====== RECORD SET ======

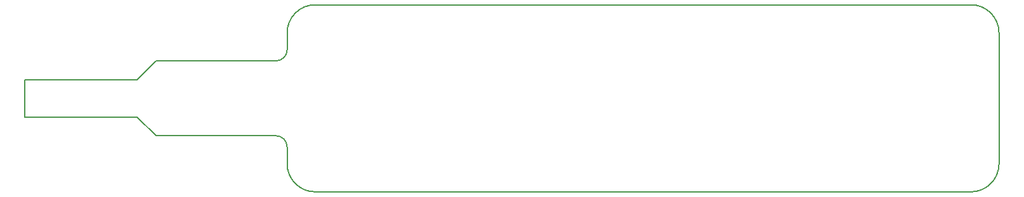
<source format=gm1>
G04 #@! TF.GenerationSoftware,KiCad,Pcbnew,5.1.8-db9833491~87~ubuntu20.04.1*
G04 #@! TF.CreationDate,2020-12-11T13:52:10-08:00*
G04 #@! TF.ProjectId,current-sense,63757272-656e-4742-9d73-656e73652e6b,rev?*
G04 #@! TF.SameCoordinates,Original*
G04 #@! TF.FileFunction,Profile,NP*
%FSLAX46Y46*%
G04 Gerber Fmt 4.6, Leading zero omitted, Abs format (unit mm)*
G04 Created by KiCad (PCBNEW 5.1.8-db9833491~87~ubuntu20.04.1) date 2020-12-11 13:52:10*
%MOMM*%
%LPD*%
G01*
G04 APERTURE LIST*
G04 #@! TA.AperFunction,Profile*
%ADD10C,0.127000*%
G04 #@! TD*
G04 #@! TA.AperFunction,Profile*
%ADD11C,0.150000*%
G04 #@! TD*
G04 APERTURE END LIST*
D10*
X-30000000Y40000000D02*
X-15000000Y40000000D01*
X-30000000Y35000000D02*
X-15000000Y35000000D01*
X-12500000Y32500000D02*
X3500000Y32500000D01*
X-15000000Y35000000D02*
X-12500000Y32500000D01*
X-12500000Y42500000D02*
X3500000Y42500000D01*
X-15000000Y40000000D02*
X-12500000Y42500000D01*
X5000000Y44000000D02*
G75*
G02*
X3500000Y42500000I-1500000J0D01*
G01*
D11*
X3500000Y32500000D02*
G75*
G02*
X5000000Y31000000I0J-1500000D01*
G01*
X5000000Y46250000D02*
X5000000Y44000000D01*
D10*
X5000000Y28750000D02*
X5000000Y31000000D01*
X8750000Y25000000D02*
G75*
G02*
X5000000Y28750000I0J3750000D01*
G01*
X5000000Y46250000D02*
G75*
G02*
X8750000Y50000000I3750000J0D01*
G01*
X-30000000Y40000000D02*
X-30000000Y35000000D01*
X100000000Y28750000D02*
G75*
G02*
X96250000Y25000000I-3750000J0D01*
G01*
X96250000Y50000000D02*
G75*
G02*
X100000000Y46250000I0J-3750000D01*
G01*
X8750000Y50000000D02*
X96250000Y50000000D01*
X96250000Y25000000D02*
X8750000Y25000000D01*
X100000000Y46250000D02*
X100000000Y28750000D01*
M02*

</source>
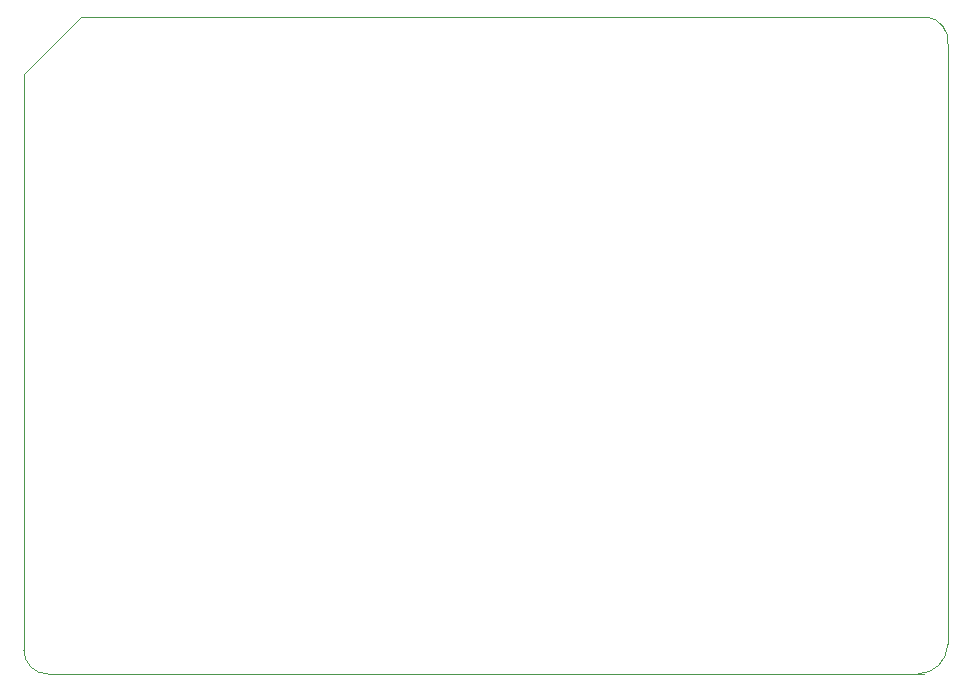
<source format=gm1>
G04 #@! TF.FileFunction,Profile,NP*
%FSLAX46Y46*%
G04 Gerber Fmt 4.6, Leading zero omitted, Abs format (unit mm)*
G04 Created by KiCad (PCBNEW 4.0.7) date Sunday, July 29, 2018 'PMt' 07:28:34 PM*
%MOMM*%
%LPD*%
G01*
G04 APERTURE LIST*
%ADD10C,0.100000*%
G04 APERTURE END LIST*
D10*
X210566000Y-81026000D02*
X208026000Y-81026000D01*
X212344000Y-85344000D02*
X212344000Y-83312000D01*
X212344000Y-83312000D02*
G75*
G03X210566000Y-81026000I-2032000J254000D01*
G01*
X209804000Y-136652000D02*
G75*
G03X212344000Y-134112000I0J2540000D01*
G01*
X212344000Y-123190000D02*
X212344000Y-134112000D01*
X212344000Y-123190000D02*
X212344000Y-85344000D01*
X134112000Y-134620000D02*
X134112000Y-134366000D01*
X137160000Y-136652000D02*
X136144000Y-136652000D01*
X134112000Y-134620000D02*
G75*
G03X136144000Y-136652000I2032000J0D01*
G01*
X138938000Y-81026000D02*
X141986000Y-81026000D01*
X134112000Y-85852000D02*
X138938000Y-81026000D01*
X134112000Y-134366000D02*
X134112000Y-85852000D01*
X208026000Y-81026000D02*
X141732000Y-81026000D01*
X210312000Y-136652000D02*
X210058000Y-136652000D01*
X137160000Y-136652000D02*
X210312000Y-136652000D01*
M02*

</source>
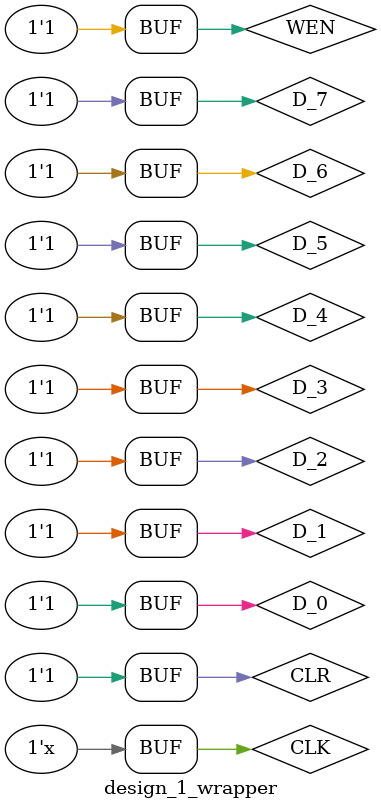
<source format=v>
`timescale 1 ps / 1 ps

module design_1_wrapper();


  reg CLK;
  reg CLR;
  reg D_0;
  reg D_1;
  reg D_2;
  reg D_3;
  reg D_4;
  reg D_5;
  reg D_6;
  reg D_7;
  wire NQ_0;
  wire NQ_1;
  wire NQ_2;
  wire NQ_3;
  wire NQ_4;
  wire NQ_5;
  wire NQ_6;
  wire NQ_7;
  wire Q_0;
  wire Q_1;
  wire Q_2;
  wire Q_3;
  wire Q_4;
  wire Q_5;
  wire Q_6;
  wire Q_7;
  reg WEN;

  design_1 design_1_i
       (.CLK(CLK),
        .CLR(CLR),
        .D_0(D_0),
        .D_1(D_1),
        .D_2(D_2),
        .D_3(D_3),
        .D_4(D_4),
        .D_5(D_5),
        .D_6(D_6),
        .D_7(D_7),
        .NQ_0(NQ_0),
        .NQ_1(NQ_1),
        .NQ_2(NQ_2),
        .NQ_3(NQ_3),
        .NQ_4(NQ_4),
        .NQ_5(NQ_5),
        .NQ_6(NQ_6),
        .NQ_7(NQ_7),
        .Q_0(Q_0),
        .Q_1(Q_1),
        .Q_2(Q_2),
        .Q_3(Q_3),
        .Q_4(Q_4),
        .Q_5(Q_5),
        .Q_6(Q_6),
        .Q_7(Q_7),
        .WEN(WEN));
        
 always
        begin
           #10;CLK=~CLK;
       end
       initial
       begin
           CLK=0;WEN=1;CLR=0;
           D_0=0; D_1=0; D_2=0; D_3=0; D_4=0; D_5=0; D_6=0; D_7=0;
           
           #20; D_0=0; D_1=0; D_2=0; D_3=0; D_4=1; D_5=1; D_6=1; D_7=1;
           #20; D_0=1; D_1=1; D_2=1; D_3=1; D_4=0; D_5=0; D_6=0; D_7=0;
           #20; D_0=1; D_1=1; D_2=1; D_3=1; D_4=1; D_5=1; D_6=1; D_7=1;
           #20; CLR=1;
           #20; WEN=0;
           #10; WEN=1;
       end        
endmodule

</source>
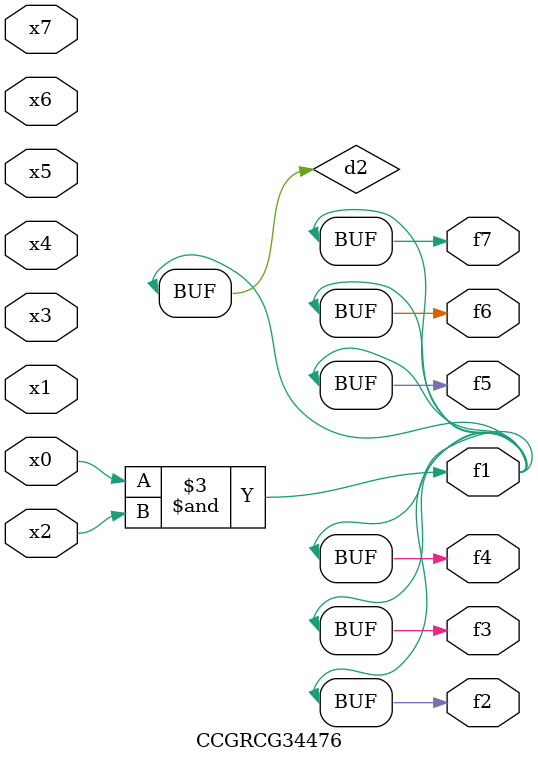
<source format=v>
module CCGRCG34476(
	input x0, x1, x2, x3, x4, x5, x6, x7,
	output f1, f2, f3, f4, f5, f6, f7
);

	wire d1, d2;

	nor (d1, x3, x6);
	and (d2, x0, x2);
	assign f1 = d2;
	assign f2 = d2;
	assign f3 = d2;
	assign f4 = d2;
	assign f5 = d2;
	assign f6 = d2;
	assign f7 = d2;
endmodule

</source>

======

PROBLEM DESCRIPTION ▸ Omitting all images, print the listing exactly.

SOLUTION ▸
<source format=gm1>
G04 #@! TF.GenerationSoftware,KiCad,Pcbnew,5.1.8-db9833491~87~ubuntu20.04.1*
G04 #@! TF.CreationDate,2020-12-11T13:52:10-08:00*
G04 #@! TF.ProjectId,current-sense,63757272-656e-4742-9d73-656e73652e6b,rev?*
G04 #@! TF.SameCoordinates,Original*
G04 #@! TF.FileFunction,Profile,NP*
%FSLAX46Y46*%
G04 Gerber Fmt 4.6, Leading zero omitted, Abs format (unit mm)*
G04 Created by KiCad (PCBNEW 5.1.8-db9833491~87~ubuntu20.04.1) date 2020-12-11 13:52:10*
%MOMM*%
%LPD*%
G01*
G04 APERTURE LIST*
G04 #@! TA.AperFunction,Profile*
%ADD10C,0.127000*%
G04 #@! TD*
G04 #@! TA.AperFunction,Profile*
%ADD11C,0.150000*%
G04 #@! TD*
G04 APERTURE END LIST*
D10*
X-30000000Y40000000D02*
X-15000000Y40000000D01*
X-30000000Y35000000D02*
X-15000000Y35000000D01*
X-12500000Y32500000D02*
X3500000Y32500000D01*
X-15000000Y35000000D02*
X-12500000Y32500000D01*
X-12500000Y42500000D02*
X3500000Y42500000D01*
X-15000000Y40000000D02*
X-12500000Y42500000D01*
X5000000Y44000000D02*
G75*
G02*
X3500000Y42500000I-1500000J0D01*
G01*
D11*
X3500000Y32500000D02*
G75*
G02*
X5000000Y31000000I0J-1500000D01*
G01*
X5000000Y46250000D02*
X5000000Y44000000D01*
D10*
X5000000Y28750000D02*
X5000000Y31000000D01*
X8750000Y25000000D02*
G75*
G02*
X5000000Y28750000I0J3750000D01*
G01*
X5000000Y46250000D02*
G75*
G02*
X8750000Y50000000I3750000J0D01*
G01*
X-30000000Y40000000D02*
X-30000000Y35000000D01*
X100000000Y28750000D02*
G75*
G02*
X96250000Y25000000I-3750000J0D01*
G01*
X96250000Y50000000D02*
G75*
G02*
X100000000Y46250000I0J-3750000D01*
G01*
X8750000Y50000000D02*
X96250000Y50000000D01*
X96250000Y25000000D02*
X8750000Y25000000D01*
X100000000Y46250000D02*
X100000000Y28750000D01*
M02*

</source>
<source format=gm1>
G04 #@! TF.FileFunction,Profile,NP*
%FSLAX46Y46*%
G04 Gerber Fmt 4.6, Leading zero omitted, Abs format (unit mm)*
G04 Created by KiCad (PCBNEW 4.0.7) date Sunday, July 29, 2018 'PMt' 07:28:34 PM*
%MOMM*%
%LPD*%
G01*
G04 APERTURE LIST*
%ADD10C,0.100000*%
G04 APERTURE END LIST*
D10*
X210566000Y-81026000D02*
X208026000Y-81026000D01*
X212344000Y-85344000D02*
X212344000Y-83312000D01*
X212344000Y-83312000D02*
G75*
G03X210566000Y-81026000I-2032000J254000D01*
G01*
X209804000Y-136652000D02*
G75*
G03X212344000Y-134112000I0J2540000D01*
G01*
X212344000Y-123190000D02*
X212344000Y-134112000D01*
X212344000Y-123190000D02*
X212344000Y-85344000D01*
X134112000Y-134620000D02*
X134112000Y-134366000D01*
X137160000Y-136652000D02*
X136144000Y-136652000D01*
X134112000Y-134620000D02*
G75*
G03X136144000Y-136652000I2032000J0D01*
G01*
X138938000Y-81026000D02*
X141986000Y-81026000D01*
X134112000Y-85852000D02*
X138938000Y-81026000D01*
X134112000Y-134366000D02*
X134112000Y-85852000D01*
X208026000Y-81026000D02*
X141732000Y-81026000D01*
X210312000Y-136652000D02*
X210058000Y-136652000D01*
X137160000Y-136652000D02*
X210312000Y-136652000D01*
M02*

</source>
<source format=v>
`timescale 1 ps / 1 ps

module design_1_wrapper();


  reg CLK;
  reg CLR;
  reg D_0;
  reg D_1;
  reg D_2;
  reg D_3;
  reg D_4;
  reg D_5;
  reg D_6;
  reg D_7;
  wire NQ_0;
  wire NQ_1;
  wire NQ_2;
  wire NQ_3;
  wire NQ_4;
  wire NQ_5;
  wire NQ_6;
  wire NQ_7;
  wire Q_0;
  wire Q_1;
  wire Q_2;
  wire Q_3;
  wire Q_4;
  wire Q_5;
  wire Q_6;
  wire Q_7;
  reg WEN;

  design_1 design_1_i
       (.CLK(CLK),
        .CLR(CLR),
        .D_0(D_0),
        .D_1(D_1),
        .D_2(D_2),
        .D_3(D_3),
        .D_4(D_4),
        .D_5(D_5),
        .D_6(D_6),
        .D_7(D_7),
        .NQ_0(NQ_0),
        .NQ_1(NQ_1),
        .NQ_2(NQ_2),
        .NQ_3(NQ_3),
        .NQ_4(NQ_4),
        .NQ_5(NQ_5),
        .NQ_6(NQ_6),
        .NQ_7(NQ_7),
        .Q_0(Q_0),
        .Q_1(Q_1),
        .Q_2(Q_2),
        .Q_3(Q_3),
        .Q_4(Q_4),
        .Q_5(Q_5),
        .Q_6(Q_6),
        .Q_7(Q_7),
        .WEN(WEN));
        
 always
        begin
           #10;CLK=~CLK;
       end
       initial
       begin
           CLK=0;WEN=1;CLR=0;
           D_0=0; D_1=0; D_2=0; D_3=0; D_4=0; D_5=0; D_6=0; D_7=0;
           
           #20; D_0=0; D_1=0; D_2=0; D_3=0; D_4=1; D_5=1; D_6=1; D_7=1;
           #20; D_0=1; D_1=1; D_2=1; D_3=1; D_4=0; D_5=0; D_6=0; D_7=0;
           #20; D_0=1; D_1=1; D_2=1; D_3=1; D_4=1; D_5=1; D_6=1; D_7=1;
           #20; CLR=1;
           #20; WEN=0;
           #10; WEN=1;
       end        
endmodule

</source>
<source format=v>
module CCGRCG34476(
	input x0, x1, x2, x3, x4, x5, x6, x7,
	output f1, f2, f3, f4, f5, f6, f7
);

	wire d1, d2;

	nor (d1, x3, x6);
	and (d2, x0, x2);
	assign f1 = d2;
	assign f2 = d2;
	assign f3 = d2;
	assign f4 = d2;
	assign f5 = d2;
	assign f6 = d2;
	assign f7 = d2;
endmodule

</source>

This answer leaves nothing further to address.